Aim of the exercise:
Where a line contains "prize been awarded to two independent", start there and write out that line and each one after it, word for word, through the final line of the entries; add nothing else.

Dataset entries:
****************

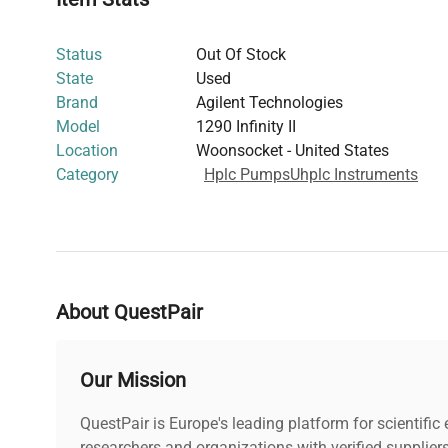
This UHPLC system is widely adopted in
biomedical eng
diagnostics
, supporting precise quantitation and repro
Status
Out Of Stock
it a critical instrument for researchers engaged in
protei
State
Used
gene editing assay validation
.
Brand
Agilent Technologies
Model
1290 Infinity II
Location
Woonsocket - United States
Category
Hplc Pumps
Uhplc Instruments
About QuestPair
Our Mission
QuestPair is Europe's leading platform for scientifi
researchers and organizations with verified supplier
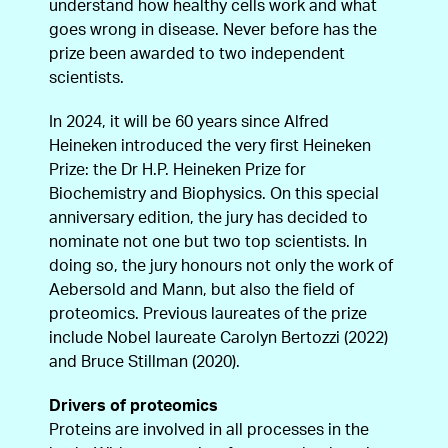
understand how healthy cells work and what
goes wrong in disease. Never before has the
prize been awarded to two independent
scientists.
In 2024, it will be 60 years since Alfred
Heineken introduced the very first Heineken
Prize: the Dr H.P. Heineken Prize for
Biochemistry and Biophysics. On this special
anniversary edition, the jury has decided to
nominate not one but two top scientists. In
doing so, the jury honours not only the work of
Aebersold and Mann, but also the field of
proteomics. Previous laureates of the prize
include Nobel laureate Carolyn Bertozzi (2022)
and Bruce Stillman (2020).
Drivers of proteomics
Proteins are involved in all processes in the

****************

Response for this exercise:
prize been awarded to two independent
scientists.
In 2024, it will be 60 years since Alfred
Heineken introduced the very first Heineken
Prize: the Dr H.P. Heineken Prize for
Biochemistry and Biophysics. On this special
anniversary edition, the jury has decided to
nominate not one but two top scientists. In
doing so, the jury honours not only the work of
Aebersold and Mann, but also the field of
proteomics. Previous laureates of the prize
include Nobel laureate Carolyn Bertozzi (2022)
and Bruce Stillman (2020).
Drivers of proteomics
Proteins are involved in all processes in the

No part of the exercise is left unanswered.